Le gouvernement Legault a annoncé, mercredi, que le retour au travail dans les bureaux se fera de façon progressive et graduelle à compter du 7 septembre prochain.

Avec le passage de l’ensemble des régions du Québec en zone verte, le ministre du Travail, Jean Boulet, a noté que le télétravail n’est plus obligatoire. Cependant, il a rappelé aux employeurs du secteur privé que ce n’est pas le gouvernement qui va assumer la mise en place du retour progressif en mode hybride ou non.

«La présence en partie et le télétravail en partie va découler de l’exercice d’un droit de gestion de l’employeur. C’est une décision qui va ultimement revenir à l’employeur, mais il faut que ce soit fait de manière collaborative», a-t-il précisé. 

Et malgré l’existence de ce droit de gérance, le ministre a averti qu’un protocole de retour au travail devra être élaboré et que cinq conditions devront être respectées. Ainsi, il sera requis d’exclure des lieux de travail toute personne présentant des symptômes, d’aménager les lieux pour respecter la distanciation de deux mètres, d’assurer l’hygiène des mains, de respecter l’étiquette respiratoire et d’assurer la salubrité des lieux.

Défis et lois du travail

Jean Boulet a reconnu que la question de la distanciation physique risque de poser un défi important aux employeurs.

«À défaut de respecter le deux mètres, il faut s’assurer qu’il y ait des barrières physiques ou que les personnes portent le masque de protection.»

Le ministre a par ailleurs rappelé à tout le monde que le télétravail n’est pas un chèque en blanc pour modifier les conditions de travail.

«Les lois du travail s’appliquent au télétravailleur et à son employeur. Les lois du travail protègent. Les droits et obligations qui y sont prévus protègent de la même façon les télétravailleuses et les employeurs.

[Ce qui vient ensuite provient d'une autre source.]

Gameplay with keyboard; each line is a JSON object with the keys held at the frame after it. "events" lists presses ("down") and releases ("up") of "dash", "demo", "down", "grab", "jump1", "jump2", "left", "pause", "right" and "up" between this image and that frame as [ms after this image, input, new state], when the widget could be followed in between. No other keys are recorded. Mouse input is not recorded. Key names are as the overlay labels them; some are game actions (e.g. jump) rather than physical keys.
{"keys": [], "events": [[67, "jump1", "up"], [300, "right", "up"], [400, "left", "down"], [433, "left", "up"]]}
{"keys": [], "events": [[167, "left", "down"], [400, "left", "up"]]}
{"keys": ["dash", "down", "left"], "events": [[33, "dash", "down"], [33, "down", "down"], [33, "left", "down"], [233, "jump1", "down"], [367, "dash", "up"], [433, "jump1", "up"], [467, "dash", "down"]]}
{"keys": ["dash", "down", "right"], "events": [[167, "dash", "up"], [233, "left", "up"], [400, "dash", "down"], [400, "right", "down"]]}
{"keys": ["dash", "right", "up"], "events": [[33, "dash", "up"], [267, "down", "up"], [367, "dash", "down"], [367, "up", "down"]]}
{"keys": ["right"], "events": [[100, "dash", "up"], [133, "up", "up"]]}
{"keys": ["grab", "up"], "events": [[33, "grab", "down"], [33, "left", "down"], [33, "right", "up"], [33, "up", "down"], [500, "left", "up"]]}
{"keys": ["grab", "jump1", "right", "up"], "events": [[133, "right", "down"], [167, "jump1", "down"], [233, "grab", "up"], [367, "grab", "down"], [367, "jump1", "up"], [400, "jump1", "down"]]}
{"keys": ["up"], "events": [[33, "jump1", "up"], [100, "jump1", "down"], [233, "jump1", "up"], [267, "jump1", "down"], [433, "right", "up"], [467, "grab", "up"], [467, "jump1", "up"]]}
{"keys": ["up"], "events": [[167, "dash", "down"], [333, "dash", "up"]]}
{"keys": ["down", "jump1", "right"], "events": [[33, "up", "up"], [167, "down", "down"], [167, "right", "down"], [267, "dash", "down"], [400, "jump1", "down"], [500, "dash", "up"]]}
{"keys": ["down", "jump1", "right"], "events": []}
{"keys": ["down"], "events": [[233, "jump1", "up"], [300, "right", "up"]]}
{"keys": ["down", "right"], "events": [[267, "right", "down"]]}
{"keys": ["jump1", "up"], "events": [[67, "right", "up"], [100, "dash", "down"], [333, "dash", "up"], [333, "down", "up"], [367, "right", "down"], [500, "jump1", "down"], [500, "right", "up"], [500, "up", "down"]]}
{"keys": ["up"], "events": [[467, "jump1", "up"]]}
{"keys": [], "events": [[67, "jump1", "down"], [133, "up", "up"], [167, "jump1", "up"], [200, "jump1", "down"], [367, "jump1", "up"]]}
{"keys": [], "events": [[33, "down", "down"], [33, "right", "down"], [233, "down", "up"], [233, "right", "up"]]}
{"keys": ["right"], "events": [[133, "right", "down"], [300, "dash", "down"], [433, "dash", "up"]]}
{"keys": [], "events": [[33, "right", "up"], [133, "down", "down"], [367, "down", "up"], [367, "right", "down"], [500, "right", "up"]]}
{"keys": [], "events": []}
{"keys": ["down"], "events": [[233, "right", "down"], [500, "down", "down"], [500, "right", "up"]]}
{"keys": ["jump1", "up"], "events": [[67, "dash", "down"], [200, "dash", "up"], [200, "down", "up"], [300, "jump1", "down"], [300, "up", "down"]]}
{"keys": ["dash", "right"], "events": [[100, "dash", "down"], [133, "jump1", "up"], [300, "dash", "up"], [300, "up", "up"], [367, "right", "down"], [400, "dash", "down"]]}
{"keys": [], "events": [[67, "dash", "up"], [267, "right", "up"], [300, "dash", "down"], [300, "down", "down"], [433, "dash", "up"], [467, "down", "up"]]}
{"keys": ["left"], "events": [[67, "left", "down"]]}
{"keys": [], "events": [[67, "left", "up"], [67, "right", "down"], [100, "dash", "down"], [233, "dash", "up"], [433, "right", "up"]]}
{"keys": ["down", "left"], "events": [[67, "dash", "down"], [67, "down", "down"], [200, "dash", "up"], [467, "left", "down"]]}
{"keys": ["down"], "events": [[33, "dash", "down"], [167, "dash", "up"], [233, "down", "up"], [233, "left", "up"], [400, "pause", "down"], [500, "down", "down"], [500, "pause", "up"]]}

Donc, c’est super important d’avoir une politique qui est claire et qui s’applique de façon équitable à tout le monde.»

En contrepartie, Jean Boulet s’est réjoui des progrès faits en matière de travail à distance.

«Pour la conciliation famille-travail, c’est un atout. Pour l’environnement, c’est aussi un avantage indéniable», a-t-il dit.

Plan de retour pour la fonction publique

Sa collègue Sonia LeBel, présidente du Conseil du trésor et responsable de la fonction publique, a pour sa part annoncé que le retour au travail des 60 000 employés de l’État sera graduel et progressif à compter du 7 septembre également.

Le plan de l’administration publique prévoit le retour en milieu de travail de la moitié des fonctionnaires d’ici le 17 octobre et la totalité d’entre eux à la mi-novembre.

Toutefois, Québec est à mettre en place un protocole pour un retour au travail hybride, avec un maximum de trois jours par semaine en télétravail et un minimum de présence sur les lieux de travail de deux jours par semaine.

«J’ai pleinement confiance qu’il s’agit d’une nouvelle ère, une première dans notre façon d’organiser le travail pour la fonction publique», a affirmé Mme LeBel.

«Pour nous, le télétravail est là pour rester. La dernière année nous a démontré par ailleurs — ce fut un méga-laboratoire forcé — que ça fonctionne très bien, qu’il y a des avantages et pour la fonction publique et pour le personnel», a-t-elle expliqué.

Mme LeBel a aussi reconnu que la pandémie a permis de constater les avantages du télétravail en matière de conciliation travail-famille, mais aussi, pour l’employeur, un usage plus rationnel et, donc, plus économique, de l’espace à bureau.

Cependant, tout comme le ministre Boulet, Mme LeBel a averti que ce passage à une nouvelle normalité est conditionnel.

«Tout ça va dépendre de la situation sanitaire, de la santé publique, qu’on vivra à ce moment-là, mais compte tenu de la situation d’aujourd’hui et si ce qu’on vit présentement et ce qu’on anticipe continue de bien aller, ce sera le plan de match pour la fonction publique», a-t-elle dit.